The Diaries of Charles Collins

    Source citation

    Collins, Charles. 29 March 1857. “The Diaries of Charles Collins.” <http://chronicles.dickinson.edu/studentwork/collinsdiaries.htm>.
    Author (from)
    Collins, Charles
    Type
    Diary
    Date Certainty
    Exact
    Transcriber
    Leah Suhrstedt
    Transcription date
    The following text is presented here in complete form, as it originally appeared in print.  Spelling and other typographical errors have been preserved as in the original.

     

    March 29/57.

    What a profound thing is the human heart. All that can be properly said I know of is what the line of our individual experience fathoms. I say fathom rather than can fathom because our power in this matter can be judged and measured only by what we do. What depths of unconsciousness feeling; & what depths of unconsciousness feeling. Of what we are conscious, we know, but all else is a dream land. And how strange is it that we can learn these things only by turning our thoughts inward and holding inquisition upon what passed in the soul. The only way in which we know others is that we know ourselves and the only way in which we know ourselves is by the schooling of deep spiritual experience. How can we know and they failings, temptations, joys or sufferings except as we have experienced ourselves? And how can we know our own capacity either of joy or sorrow- our susceptibility to temptation or the strength to overcome it, except as are the emphatic lessons have been forced up us by wht we have individually felt.?

    Is it sd that the man born blind can have no conception of colors. The beauty in which in so many forms addresses the eye & creates so delightful emotions in as is all unknown to him. The flower is gay, the grass green & the heavens bright in vain to him because he lacks the perception & findings. This all a darkness nothing in which perhaps the flitting forms of a few undigested thoughts may seek to locate themselves, but which the imagination seeks tries is vain to people with ____ are clear and truthful conception. The use of eyes we can only learn by possessing & using the organ. When we see for ourselves, than & only then can we know what seeing means.
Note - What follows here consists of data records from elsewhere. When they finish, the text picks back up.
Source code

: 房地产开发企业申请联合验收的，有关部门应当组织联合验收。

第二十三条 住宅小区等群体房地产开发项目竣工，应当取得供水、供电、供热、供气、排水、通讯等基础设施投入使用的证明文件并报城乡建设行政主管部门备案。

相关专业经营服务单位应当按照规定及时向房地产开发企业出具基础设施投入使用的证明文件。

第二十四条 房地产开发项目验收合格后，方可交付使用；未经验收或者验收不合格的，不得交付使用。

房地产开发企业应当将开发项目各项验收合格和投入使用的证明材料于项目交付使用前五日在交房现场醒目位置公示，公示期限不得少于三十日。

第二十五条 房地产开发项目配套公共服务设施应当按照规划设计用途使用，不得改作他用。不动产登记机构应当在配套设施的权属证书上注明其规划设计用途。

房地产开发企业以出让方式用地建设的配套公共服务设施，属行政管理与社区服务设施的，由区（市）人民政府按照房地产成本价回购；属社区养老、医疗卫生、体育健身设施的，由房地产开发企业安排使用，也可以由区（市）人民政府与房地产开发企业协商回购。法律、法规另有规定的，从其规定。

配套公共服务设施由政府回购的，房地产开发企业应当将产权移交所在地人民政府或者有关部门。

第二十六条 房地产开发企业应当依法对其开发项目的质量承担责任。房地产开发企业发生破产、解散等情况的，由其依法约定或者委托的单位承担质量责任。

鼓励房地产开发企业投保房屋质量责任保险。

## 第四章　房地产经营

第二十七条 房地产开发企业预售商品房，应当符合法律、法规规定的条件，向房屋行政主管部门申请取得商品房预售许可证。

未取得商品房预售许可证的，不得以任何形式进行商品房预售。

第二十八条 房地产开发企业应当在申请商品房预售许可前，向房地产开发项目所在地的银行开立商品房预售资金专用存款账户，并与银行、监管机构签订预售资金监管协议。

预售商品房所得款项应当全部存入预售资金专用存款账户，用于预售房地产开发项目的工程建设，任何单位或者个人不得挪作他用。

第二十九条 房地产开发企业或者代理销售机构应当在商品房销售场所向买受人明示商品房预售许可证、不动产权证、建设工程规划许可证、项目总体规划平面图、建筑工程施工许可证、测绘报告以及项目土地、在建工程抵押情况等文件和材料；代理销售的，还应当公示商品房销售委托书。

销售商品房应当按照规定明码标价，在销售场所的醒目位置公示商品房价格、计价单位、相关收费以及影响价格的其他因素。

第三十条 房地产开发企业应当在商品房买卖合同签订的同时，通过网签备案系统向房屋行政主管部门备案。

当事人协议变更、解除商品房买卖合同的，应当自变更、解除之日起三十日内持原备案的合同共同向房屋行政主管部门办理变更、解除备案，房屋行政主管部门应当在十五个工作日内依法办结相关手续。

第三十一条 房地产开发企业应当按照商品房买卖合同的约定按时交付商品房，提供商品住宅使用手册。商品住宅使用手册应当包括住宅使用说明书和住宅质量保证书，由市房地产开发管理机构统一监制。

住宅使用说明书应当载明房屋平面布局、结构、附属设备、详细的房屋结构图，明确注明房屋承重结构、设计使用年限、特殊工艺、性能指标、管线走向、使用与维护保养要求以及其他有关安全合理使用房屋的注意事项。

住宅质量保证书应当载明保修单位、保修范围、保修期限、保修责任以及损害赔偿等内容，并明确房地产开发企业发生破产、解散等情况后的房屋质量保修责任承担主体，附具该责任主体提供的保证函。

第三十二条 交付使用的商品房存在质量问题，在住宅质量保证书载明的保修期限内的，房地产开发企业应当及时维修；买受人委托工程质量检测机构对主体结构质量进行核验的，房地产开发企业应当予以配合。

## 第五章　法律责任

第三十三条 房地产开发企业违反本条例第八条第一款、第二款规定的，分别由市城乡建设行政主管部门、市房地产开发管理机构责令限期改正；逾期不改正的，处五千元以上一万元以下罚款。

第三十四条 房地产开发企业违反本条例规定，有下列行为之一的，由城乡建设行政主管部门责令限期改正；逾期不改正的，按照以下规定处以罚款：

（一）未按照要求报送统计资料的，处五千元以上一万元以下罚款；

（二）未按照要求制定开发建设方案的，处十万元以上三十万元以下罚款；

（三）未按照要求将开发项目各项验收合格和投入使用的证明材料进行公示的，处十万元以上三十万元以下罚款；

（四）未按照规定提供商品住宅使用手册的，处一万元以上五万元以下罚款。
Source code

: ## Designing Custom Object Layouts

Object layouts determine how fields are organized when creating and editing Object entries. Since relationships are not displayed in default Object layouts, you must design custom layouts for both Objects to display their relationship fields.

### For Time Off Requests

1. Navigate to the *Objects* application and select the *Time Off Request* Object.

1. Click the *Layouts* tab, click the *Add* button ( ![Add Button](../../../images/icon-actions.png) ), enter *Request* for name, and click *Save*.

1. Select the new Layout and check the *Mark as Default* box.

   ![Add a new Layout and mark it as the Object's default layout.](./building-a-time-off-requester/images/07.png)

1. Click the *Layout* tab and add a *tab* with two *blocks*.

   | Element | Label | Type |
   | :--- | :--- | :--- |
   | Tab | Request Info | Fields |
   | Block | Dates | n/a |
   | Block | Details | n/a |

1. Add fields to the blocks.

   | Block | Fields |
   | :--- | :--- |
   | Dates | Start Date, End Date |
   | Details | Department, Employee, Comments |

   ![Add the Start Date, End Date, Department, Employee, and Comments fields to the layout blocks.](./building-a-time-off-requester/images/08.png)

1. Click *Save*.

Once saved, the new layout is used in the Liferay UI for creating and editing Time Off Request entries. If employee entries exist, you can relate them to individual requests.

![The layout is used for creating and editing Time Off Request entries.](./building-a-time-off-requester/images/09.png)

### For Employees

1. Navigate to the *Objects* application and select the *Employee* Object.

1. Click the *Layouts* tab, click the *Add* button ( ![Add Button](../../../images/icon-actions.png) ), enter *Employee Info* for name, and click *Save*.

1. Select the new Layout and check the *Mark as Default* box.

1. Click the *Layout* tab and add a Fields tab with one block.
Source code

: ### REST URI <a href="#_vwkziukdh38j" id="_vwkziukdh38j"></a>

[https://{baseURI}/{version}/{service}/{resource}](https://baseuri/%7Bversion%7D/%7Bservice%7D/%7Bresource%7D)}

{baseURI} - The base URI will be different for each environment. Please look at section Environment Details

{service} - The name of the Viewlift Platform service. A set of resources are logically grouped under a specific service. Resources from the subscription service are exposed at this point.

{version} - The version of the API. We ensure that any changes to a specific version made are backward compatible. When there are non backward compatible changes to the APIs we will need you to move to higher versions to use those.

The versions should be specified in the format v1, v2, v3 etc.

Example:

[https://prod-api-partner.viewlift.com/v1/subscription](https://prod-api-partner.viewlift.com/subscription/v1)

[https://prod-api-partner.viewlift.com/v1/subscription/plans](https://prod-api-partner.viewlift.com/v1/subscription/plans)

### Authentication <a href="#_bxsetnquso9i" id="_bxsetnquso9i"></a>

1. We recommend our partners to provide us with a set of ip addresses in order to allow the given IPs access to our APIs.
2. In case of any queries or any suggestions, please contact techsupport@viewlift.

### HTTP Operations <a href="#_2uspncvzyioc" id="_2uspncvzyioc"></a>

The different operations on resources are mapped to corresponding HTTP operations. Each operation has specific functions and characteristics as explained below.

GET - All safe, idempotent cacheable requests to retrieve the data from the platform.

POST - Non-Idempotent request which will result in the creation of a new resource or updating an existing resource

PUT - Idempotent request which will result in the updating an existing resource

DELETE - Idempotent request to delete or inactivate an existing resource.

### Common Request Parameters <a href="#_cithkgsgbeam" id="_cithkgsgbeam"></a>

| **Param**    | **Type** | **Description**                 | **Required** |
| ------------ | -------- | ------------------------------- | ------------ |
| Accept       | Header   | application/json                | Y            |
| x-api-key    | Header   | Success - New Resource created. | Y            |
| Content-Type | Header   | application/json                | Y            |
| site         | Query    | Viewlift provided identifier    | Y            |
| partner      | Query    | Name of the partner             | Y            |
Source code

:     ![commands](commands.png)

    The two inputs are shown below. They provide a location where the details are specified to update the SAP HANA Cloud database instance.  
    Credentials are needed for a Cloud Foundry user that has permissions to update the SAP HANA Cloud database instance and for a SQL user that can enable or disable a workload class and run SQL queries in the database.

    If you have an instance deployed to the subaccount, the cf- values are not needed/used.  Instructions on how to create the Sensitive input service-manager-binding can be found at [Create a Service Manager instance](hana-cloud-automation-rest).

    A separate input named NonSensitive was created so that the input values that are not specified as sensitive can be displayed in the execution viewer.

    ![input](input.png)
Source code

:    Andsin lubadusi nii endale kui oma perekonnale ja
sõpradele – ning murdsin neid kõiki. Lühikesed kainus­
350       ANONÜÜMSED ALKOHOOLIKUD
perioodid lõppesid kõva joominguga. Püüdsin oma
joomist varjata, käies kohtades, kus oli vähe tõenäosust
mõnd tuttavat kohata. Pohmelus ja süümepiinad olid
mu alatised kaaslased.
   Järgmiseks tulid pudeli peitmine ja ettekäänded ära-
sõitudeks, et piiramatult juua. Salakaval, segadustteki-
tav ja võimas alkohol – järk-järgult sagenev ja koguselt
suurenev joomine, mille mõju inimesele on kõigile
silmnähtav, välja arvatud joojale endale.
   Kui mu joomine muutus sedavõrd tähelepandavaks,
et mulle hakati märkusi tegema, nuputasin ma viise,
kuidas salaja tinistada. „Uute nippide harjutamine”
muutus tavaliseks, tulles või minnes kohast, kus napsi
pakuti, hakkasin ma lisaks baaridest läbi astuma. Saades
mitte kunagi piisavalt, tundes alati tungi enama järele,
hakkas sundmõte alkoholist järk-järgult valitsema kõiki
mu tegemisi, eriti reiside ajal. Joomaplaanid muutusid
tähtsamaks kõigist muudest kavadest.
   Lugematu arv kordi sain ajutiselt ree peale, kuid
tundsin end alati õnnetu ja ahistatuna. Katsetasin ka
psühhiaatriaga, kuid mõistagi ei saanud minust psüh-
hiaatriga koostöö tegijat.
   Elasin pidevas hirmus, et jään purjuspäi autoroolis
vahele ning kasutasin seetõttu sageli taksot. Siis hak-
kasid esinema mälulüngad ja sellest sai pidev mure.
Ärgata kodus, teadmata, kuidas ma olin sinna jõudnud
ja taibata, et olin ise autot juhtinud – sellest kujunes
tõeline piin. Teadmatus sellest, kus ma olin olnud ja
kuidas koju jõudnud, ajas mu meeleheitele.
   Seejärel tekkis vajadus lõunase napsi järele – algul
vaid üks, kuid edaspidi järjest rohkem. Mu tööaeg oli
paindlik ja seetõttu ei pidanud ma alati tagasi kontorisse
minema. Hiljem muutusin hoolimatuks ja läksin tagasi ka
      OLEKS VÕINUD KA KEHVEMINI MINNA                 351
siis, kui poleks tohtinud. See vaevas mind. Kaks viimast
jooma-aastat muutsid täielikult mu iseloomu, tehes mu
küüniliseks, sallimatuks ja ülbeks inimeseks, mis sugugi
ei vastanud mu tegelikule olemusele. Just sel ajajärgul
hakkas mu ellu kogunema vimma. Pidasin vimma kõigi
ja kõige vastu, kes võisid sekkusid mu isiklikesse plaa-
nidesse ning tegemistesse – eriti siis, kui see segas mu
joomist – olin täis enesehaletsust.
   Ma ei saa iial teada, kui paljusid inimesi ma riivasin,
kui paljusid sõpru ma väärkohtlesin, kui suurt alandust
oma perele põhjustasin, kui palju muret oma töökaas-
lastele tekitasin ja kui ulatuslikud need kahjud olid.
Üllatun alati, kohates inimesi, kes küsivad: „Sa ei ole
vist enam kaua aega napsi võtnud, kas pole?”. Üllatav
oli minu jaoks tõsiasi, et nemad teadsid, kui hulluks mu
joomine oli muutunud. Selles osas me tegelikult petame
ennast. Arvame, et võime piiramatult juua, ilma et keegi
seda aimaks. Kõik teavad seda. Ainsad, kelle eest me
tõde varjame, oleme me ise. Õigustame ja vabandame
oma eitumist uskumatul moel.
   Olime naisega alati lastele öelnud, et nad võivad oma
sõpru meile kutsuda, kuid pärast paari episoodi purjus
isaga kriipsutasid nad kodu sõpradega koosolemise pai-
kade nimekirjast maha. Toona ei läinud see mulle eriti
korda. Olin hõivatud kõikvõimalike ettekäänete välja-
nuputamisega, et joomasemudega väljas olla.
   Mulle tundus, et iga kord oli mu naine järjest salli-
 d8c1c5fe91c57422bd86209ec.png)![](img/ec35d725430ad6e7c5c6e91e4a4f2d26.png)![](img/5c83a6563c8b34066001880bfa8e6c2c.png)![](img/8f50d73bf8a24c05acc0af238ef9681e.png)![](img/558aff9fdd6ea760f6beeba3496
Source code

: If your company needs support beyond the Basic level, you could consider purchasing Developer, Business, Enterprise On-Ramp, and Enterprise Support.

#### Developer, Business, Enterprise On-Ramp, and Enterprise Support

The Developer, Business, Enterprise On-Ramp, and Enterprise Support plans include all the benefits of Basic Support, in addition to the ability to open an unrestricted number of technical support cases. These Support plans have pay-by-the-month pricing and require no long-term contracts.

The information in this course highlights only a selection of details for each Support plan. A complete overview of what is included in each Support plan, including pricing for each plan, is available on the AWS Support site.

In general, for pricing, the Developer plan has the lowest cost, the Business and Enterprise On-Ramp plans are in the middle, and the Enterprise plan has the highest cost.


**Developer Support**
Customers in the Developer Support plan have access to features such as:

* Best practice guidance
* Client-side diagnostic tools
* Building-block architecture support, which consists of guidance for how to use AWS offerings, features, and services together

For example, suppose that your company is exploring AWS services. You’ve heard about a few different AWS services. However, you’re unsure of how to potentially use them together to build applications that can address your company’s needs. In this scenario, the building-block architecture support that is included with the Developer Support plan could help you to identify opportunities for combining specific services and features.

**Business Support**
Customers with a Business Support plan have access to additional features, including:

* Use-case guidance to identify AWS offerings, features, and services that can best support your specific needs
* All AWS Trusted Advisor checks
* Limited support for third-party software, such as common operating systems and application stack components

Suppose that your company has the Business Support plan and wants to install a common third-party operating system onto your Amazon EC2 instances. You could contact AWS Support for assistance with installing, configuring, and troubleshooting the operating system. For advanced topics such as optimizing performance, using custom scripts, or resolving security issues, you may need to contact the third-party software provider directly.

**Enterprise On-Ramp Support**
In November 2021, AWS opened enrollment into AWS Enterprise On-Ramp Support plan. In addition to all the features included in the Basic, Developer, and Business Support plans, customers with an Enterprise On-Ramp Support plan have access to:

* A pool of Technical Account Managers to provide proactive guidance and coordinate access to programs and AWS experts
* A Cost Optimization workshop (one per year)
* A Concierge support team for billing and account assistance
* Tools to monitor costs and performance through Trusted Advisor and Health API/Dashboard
    And is it not just so with any and all our sensibilities- the whole sensitive department of the soul? We can know ourselves only as we feel. Who for instance can know the nature of remorse or the power of the soul to endure it without having been the its unhappy victim? The iron must enter our souls to track is what agony is. Our objective knowledge of the souls capacity can only be learned in the same way- capacity, I mean to endure this agony. And who can know the joys of the flesh except by a delightful experience of them? Some conception can perhaps be formed of these joys, because there is doubtless some similitude between all the types & forms of joy or may set forth great things by small, but perfect knowledge can come only from thorough experience.